Stored data entries:
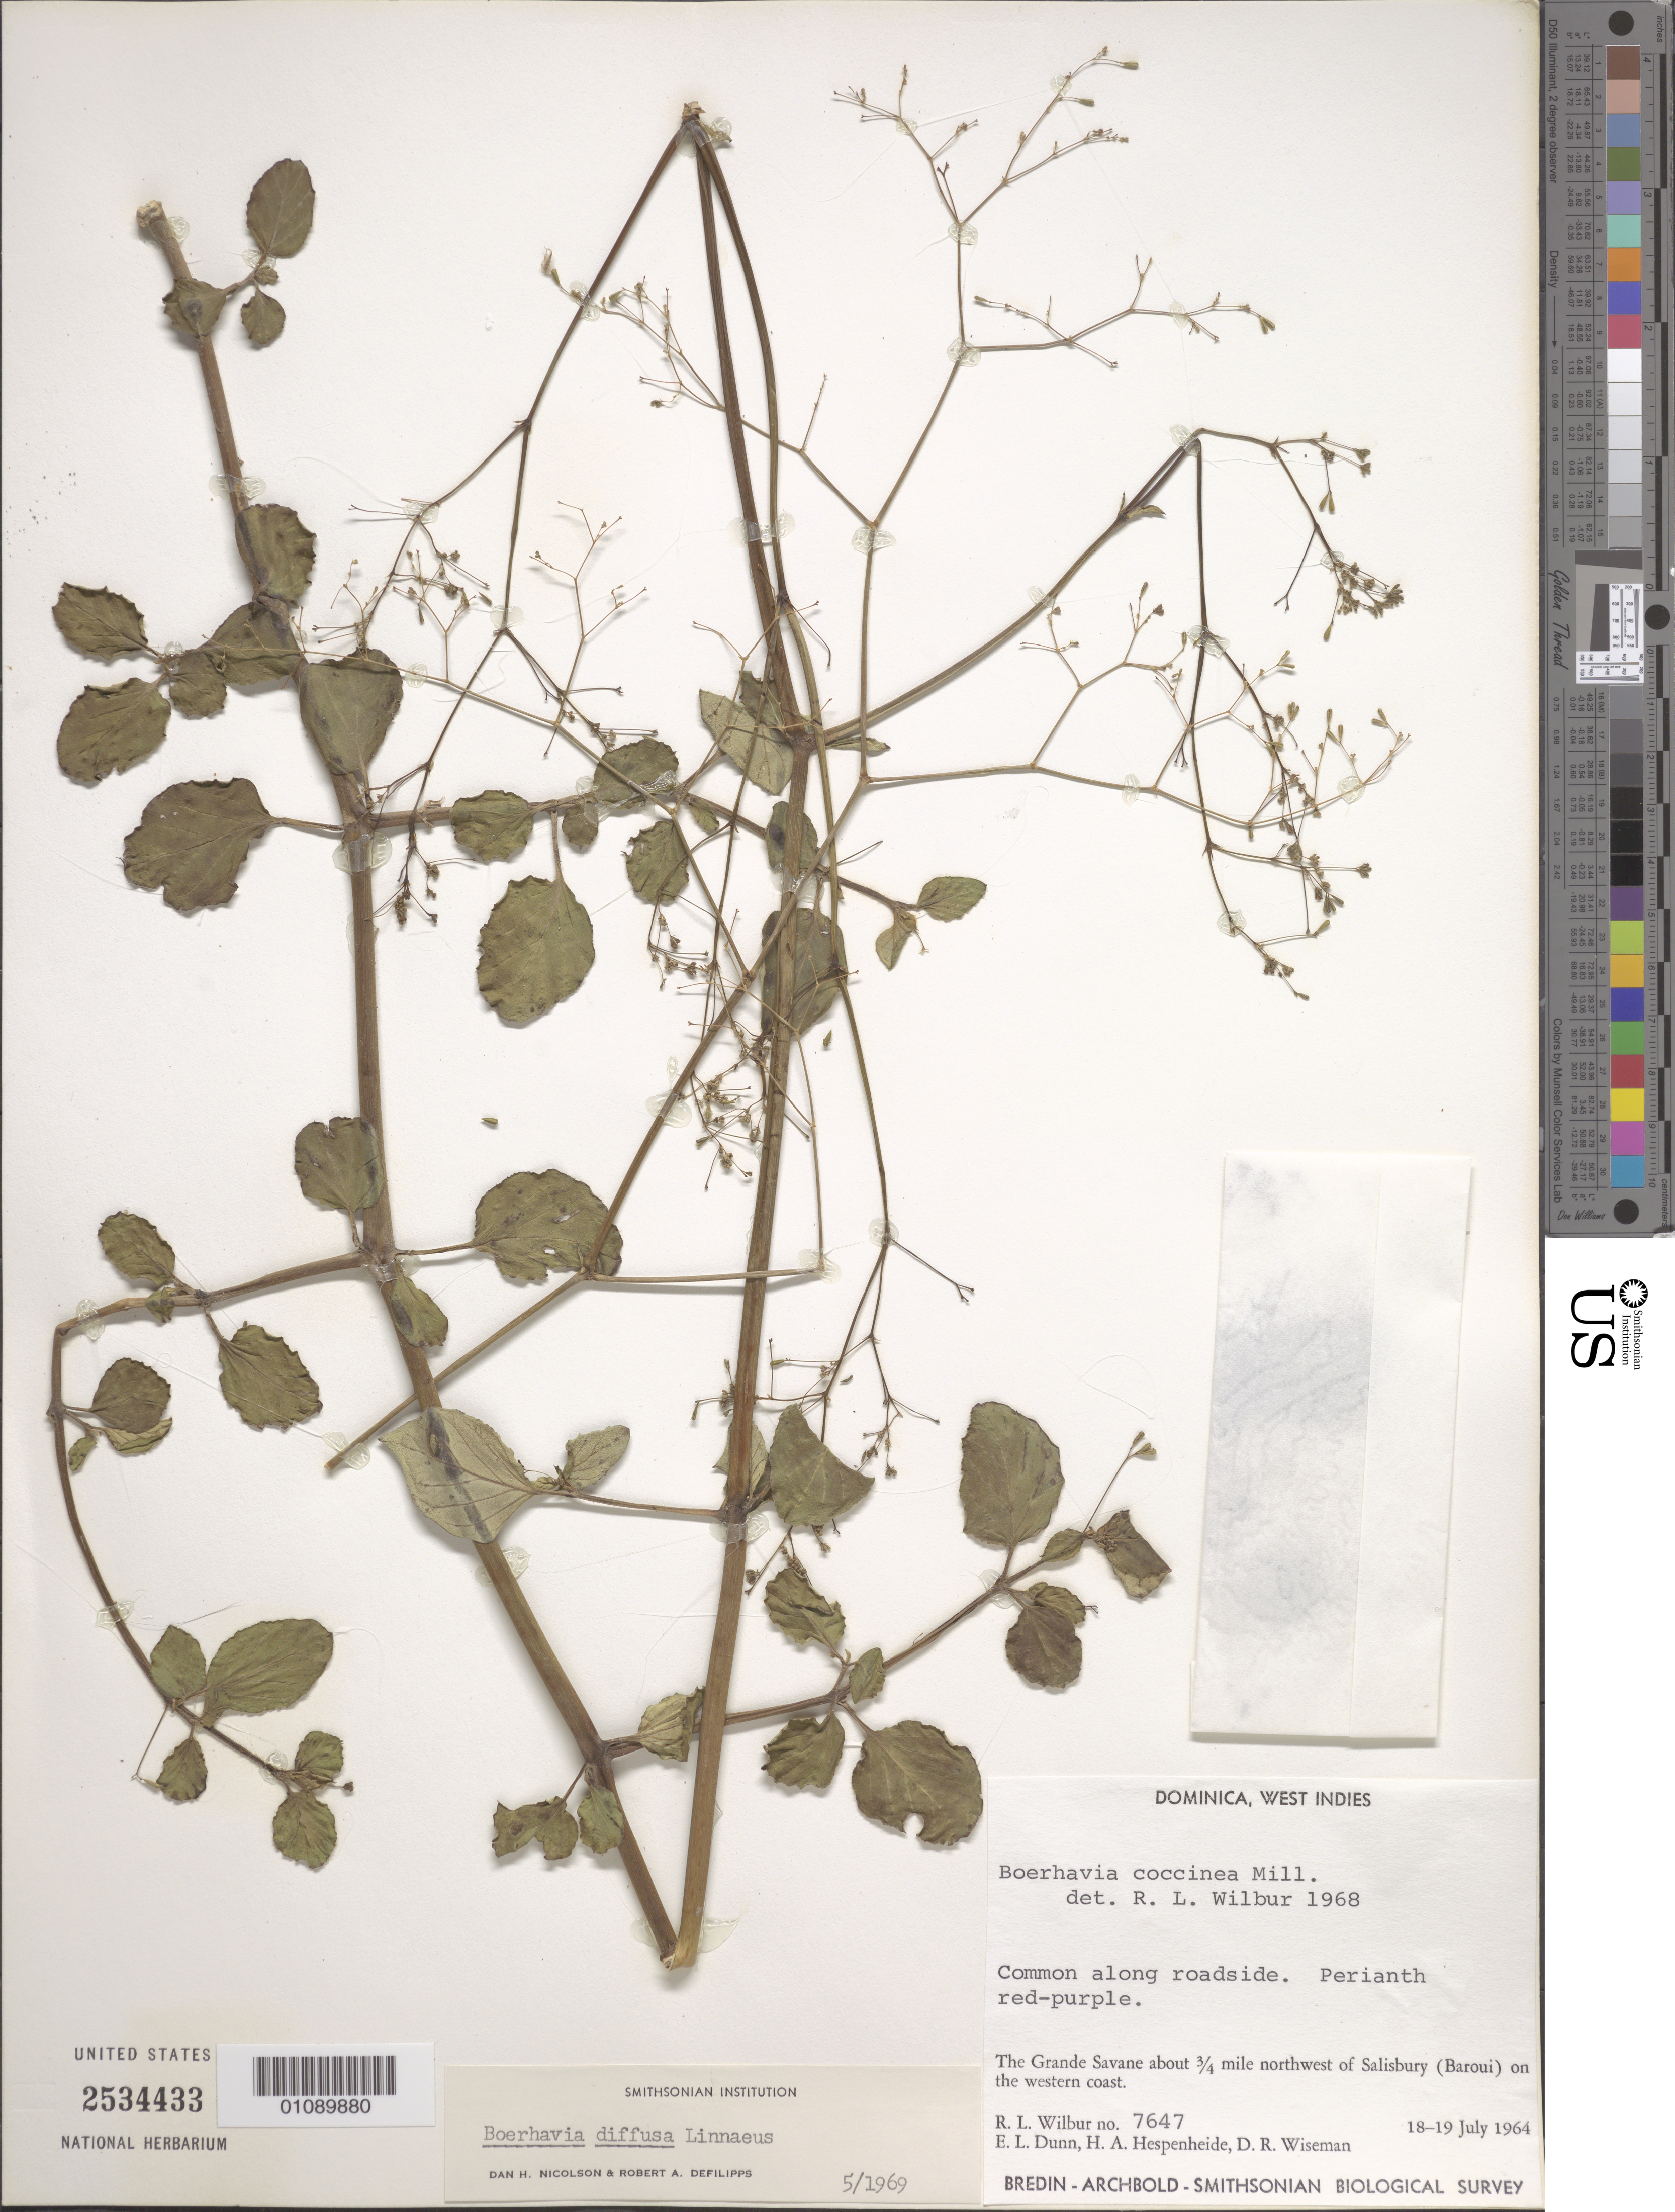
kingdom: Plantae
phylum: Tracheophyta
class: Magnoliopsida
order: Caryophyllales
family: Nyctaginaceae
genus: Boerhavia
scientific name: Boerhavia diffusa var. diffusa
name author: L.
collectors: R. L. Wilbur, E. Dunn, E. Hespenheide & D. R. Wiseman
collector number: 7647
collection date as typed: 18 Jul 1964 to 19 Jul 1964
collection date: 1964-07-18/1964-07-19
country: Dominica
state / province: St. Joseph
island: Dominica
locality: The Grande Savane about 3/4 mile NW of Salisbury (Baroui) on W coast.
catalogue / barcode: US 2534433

Required task:
Please state how many lines of the data above contain the string "date", with case counting. Reply with the number alone.

Exercise answer:
2